== WHAT YOU NEED TO DO ==
The entries shown here must be retyped in full, with no pictures included.

== Extracted data entries ==
§ §

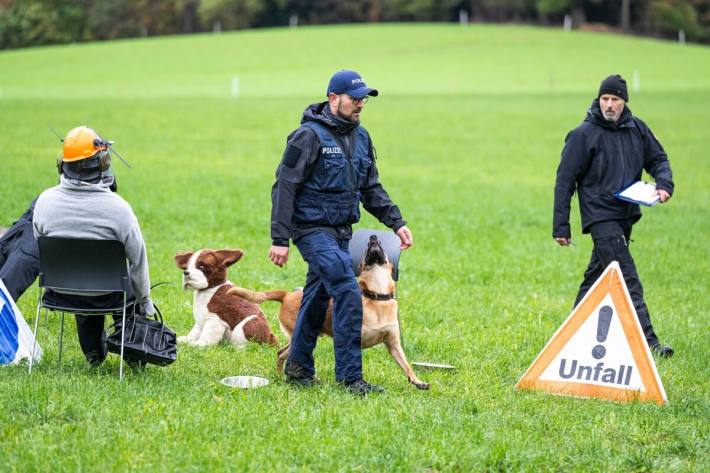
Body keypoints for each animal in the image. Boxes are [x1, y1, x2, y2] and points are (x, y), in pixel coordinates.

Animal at [229, 235, 428, 388]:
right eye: (366, 252)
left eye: (380, 246)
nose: (373, 237)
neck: (376, 296)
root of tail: (287, 295)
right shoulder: (351, 339)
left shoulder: (393, 344)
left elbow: (407, 365)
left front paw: (417, 381)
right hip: (298, 335)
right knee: (283, 354)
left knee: (282, 354)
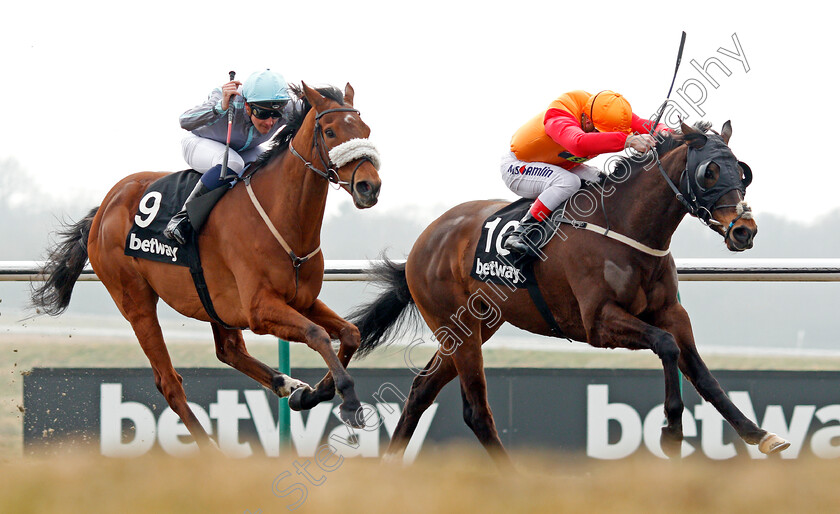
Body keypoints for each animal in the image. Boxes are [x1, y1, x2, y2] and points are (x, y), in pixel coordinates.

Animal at [31, 82, 382, 446]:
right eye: (330, 131)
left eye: (366, 130)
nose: (369, 186)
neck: (283, 221)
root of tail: (104, 207)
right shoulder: (260, 309)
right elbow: (318, 335)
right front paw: (349, 402)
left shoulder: (302, 300)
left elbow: (350, 333)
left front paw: (313, 393)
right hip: (135, 300)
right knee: (169, 382)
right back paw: (210, 446)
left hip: (215, 303)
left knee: (228, 350)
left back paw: (286, 384)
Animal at [352, 122, 792, 466]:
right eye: (709, 172)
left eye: (743, 172)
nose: (744, 230)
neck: (625, 225)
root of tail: (425, 239)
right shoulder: (598, 322)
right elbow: (666, 347)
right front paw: (671, 430)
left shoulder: (671, 313)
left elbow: (703, 375)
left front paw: (759, 434)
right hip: (456, 328)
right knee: (475, 409)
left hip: (475, 326)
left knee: (421, 390)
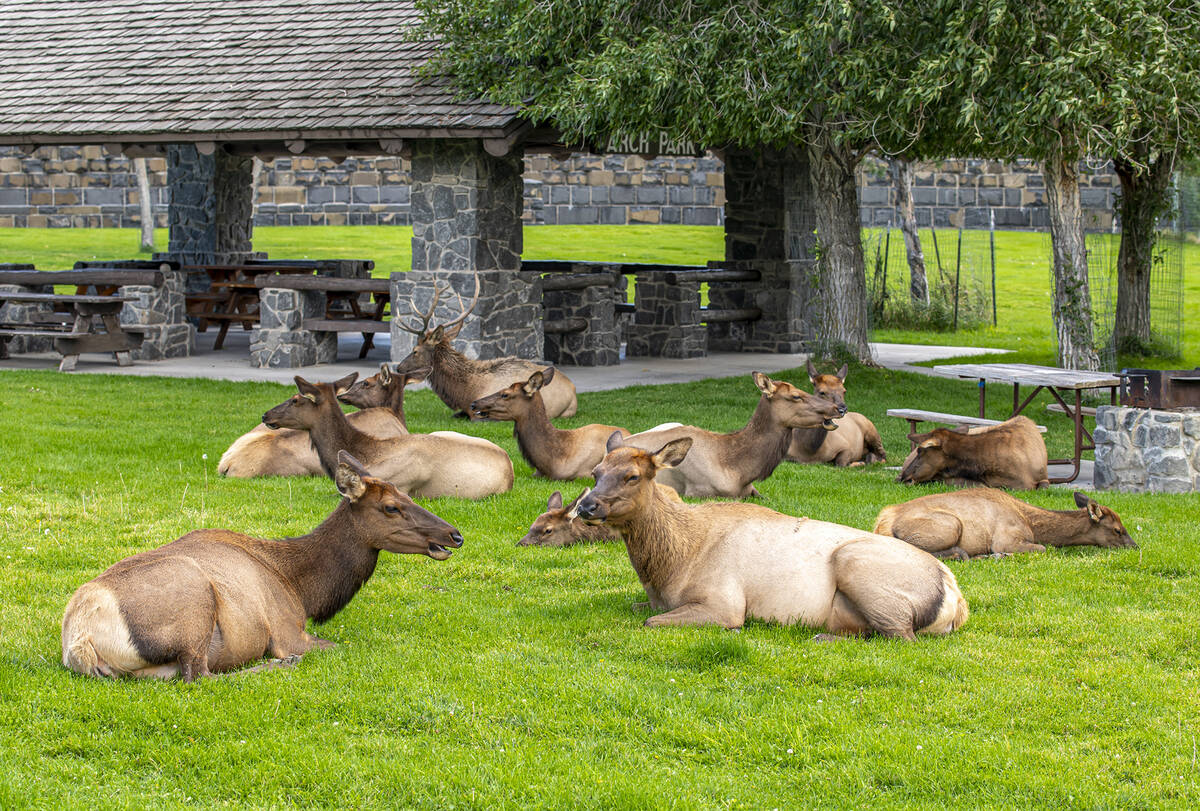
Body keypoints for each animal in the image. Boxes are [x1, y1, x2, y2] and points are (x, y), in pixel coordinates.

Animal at [61, 451, 464, 681]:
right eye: (391, 506)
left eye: (408, 494)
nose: (455, 534)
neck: (301, 588)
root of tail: (79, 640)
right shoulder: (287, 631)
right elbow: (336, 646)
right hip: (195, 604)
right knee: (200, 676)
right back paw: (282, 667)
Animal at [571, 436, 969, 639]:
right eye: (596, 471)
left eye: (633, 476)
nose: (586, 507)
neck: (668, 569)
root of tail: (956, 599)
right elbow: (638, 609)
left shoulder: (724, 603)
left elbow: (650, 622)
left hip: (858, 566)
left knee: (901, 635)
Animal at [873, 488, 1136, 560]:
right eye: (1117, 530)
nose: (1135, 546)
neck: (1033, 524)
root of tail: (882, 522)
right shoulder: (1006, 538)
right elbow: (1043, 548)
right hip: (952, 524)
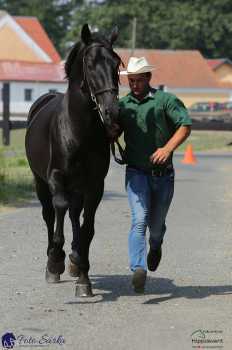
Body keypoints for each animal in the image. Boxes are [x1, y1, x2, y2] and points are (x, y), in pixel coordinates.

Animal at [25, 24, 121, 296]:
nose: (112, 112)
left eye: (116, 63)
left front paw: (83, 276)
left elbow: (87, 228)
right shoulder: (56, 177)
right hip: (40, 182)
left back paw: (76, 262)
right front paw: (56, 260)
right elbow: (59, 209)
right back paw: (53, 261)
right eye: (90, 64)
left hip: (78, 186)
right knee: (51, 214)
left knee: (75, 215)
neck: (79, 129)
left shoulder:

§ §

== SOLUTION ==
Body keypoints for each animal in the image. Boxes are [x1, y1, x2, y2] and points are (x, y), in pixel coordinates.

Animal at [229, 235, 428, 388]:
right eye: (366, 252)
left eye: (380, 246)
nose: (373, 237)
neck: (376, 296)
root of tail: (287, 295)
right shoulder: (351, 339)
left shoulder: (393, 344)
left elbow: (407, 365)
left front paw: (417, 381)
right hip: (298, 335)
right knee: (283, 354)
left knee: (282, 354)
Body keypoints for each animal in the image. Boxes are [x1, y1, x2, y2] and points are (x, y), in pixel coordinates.

Animal at [31, 82, 382, 446]:
right eye: (330, 131)
left eye: (366, 130)
nose: (369, 186)
neck: (283, 221)
root of tail: (104, 207)
right shoulder: (260, 309)
right elbow: (318, 335)
right front paw: (349, 402)
left shoulder: (302, 300)
left elbow: (350, 333)
left front paw: (313, 393)
right hip: (135, 300)
right knee: (169, 382)
right back paw: (210, 446)
left hip: (215, 303)
left knee: (228, 350)
left back paw: (286, 384)
Animal at [352, 122, 792, 466]:
right eye: (709, 172)
left eye: (743, 172)
nose: (744, 230)
neck: (625, 225)
root of tail: (425, 239)
right shoulder: (598, 322)
right elbow: (666, 347)
right front paw: (671, 430)
left shoulder: (671, 313)
left elbow: (703, 375)
left front paw: (759, 434)
right hip: (456, 328)
right knee: (475, 409)
left hip: (475, 326)
left knee: (421, 390)
Body keypoints for each animal in the image. Boxes are [x1, y1, x2, y2] and points are (x, y), in pixel coordinates.

Animal at [61, 451, 464, 681]:
right eye: (391, 506)
left eye: (408, 494)
nose: (455, 534)
neck: (301, 588)
root of tail: (79, 640)
right shoulder: (287, 631)
right elbow: (336, 646)
right hip: (195, 604)
right knee: (200, 676)
right back paw: (282, 667)
Animal at [571, 436, 969, 639]:
right eye: (596, 471)
left eye: (633, 476)
nose: (586, 507)
neck: (668, 569)
root of tail: (956, 599)
right elbow: (638, 609)
left shoulder: (724, 603)
left elbow: (650, 622)
left hip: (858, 566)
left knee: (901, 635)
Animal at [873, 488, 1136, 560]:
right eye: (1117, 530)
nose: (1135, 546)
neck: (1033, 524)
root of tail: (882, 522)
right shoulder: (1006, 538)
right elbow: (1043, 548)
right hip: (952, 524)
Body keypoints for each animal in the image. Boxes are [x1, y1, x2, y2] and points are (x, y), in pixel coordinates.

Animal at [25, 24, 121, 296]:
nose: (112, 112)
left eye: (116, 63)
left front paw: (83, 276)
left elbow: (87, 228)
right shoulder: (56, 177)
right hip: (40, 182)
left back paw: (76, 262)
right front paw: (56, 260)
right elbow: (59, 209)
right back paw: (53, 261)
right eye: (90, 64)
left hip: (78, 186)
right knee: (51, 214)
left knee: (75, 215)
neck: (79, 129)
left shoulder:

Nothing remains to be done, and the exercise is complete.